Segundo Pedro Possa, o financiador estabeleceu em contrato que sua identidade não seria revelada.

Um dos advogados de Adélio Bispo, ex-militante do Psol que tentou assassinar o presidente Jair Bolsonaro em 2018, disse que o responsável por bancar sua defesa agiu por “amor ao próximo”. De acordo com Pedro Possa, o financiador pediu anonimato por medo de sofrer represálias da população.
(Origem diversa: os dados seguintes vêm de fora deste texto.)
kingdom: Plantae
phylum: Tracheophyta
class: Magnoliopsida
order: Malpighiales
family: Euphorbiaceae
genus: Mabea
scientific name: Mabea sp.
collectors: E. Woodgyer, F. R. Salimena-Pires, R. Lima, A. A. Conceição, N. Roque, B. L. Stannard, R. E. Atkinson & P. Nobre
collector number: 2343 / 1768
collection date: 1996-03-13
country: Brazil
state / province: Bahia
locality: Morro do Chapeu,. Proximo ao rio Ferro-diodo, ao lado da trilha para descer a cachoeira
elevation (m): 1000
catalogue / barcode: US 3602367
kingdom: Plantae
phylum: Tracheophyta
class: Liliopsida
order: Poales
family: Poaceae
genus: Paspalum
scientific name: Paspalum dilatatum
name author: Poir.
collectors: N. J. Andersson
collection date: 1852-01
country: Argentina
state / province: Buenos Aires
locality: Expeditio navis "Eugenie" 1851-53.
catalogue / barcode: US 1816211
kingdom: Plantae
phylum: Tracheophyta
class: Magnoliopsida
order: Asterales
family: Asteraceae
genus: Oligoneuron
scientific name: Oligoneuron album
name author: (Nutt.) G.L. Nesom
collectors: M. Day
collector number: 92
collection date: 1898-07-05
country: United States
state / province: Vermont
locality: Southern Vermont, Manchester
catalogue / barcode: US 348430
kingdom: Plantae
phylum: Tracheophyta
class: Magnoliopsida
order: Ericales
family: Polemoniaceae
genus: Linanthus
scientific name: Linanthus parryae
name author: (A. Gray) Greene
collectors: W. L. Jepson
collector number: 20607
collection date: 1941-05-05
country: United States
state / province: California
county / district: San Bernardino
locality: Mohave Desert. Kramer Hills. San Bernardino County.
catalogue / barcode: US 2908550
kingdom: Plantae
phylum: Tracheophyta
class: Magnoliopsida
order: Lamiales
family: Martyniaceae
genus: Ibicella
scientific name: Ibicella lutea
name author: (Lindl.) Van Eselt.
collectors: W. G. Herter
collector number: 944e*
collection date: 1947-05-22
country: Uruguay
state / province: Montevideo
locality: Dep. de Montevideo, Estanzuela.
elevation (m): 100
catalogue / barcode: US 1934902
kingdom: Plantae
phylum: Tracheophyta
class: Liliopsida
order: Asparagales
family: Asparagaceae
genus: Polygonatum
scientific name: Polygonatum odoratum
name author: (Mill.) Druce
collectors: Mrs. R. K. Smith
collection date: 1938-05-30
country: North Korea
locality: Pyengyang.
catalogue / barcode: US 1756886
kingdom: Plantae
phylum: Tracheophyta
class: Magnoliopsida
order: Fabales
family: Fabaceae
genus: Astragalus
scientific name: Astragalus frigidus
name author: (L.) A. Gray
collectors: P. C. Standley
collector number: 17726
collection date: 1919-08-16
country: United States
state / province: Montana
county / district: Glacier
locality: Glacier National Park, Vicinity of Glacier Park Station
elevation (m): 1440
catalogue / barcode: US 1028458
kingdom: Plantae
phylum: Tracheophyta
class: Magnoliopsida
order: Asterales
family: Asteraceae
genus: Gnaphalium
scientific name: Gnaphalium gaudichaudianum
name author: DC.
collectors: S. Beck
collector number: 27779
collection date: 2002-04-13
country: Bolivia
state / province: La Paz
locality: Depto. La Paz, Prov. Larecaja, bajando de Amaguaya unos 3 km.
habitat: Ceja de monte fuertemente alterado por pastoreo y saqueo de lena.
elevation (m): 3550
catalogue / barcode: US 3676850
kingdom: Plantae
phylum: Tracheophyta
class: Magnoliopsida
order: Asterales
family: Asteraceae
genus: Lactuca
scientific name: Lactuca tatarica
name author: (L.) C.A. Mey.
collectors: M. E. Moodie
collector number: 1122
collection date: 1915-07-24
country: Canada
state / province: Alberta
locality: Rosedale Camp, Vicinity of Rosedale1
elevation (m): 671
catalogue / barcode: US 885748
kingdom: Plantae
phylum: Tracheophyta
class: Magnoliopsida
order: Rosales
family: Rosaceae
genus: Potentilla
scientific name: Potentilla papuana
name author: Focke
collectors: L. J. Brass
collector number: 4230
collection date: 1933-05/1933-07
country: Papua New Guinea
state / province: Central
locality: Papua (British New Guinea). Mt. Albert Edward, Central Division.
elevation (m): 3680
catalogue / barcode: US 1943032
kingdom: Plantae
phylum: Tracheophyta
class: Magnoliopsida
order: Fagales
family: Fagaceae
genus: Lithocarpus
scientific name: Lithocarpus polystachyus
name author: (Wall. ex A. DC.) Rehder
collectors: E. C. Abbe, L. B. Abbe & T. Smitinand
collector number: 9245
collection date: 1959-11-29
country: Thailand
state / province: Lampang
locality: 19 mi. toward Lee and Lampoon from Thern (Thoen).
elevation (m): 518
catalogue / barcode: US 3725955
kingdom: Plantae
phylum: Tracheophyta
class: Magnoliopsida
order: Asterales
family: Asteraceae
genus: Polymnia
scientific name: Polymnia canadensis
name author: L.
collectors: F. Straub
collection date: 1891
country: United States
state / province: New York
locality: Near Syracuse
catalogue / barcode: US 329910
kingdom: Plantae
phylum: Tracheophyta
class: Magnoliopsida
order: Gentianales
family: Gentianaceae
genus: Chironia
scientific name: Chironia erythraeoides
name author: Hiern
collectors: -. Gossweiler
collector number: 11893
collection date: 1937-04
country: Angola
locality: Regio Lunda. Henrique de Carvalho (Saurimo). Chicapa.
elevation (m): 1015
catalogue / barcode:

“É uma pessoa ligada ao Adélio religiosamente. Não sei a identidade dela; só o doutor Muriel Zanone, que está à frente do caso, sabe”, revelou em entrevista divulgada nesta sexta-feira, 12, pelo portal UOL“Mas não há um mandante, alguém que tenha conhecimento prévio dessa ação. Somente ao saber da facada é que essa pessoa se dispôs a ajudar Adélio. É uma questão de amor ao próximo, vamos assim dizer.”

Segundo Possa, a garantia do anonimato do financiador foi concedida previamente. “Celebrou-se no contrato entre ambos, o doutor Zanone e essa pessoa, cuja identidade não seria revelada exatamente para poupá-la de sofrimento e ameaça”, explicou o advogado.

Investigação reaberta

Conforme noticiou Oeste, o Tribunal Regional Federal da 1ª Região (TRF-1) decidiu reabrir o caso da facada em Bolsonaro. A investigação do crime havia sido arquivada pela Justiça Federal de Minas Gerais em junho deste ano. A informação da reabertura do caso foi divulgada pelo advogado Frederick Wassef, que detalhou o processo em entrevista coletiva.

“Encomendaram a morte do presidente da República”, afirmou Wassef. “Adélio Bispo é um assassino profissional, que foi cooptado para assassinar Jair Bolsonaro. Ele não agiu sozinho, não é louco. Existem fortes indícios e robusto conjunto de provas de que a esquerda encomendou a morte do presidente.”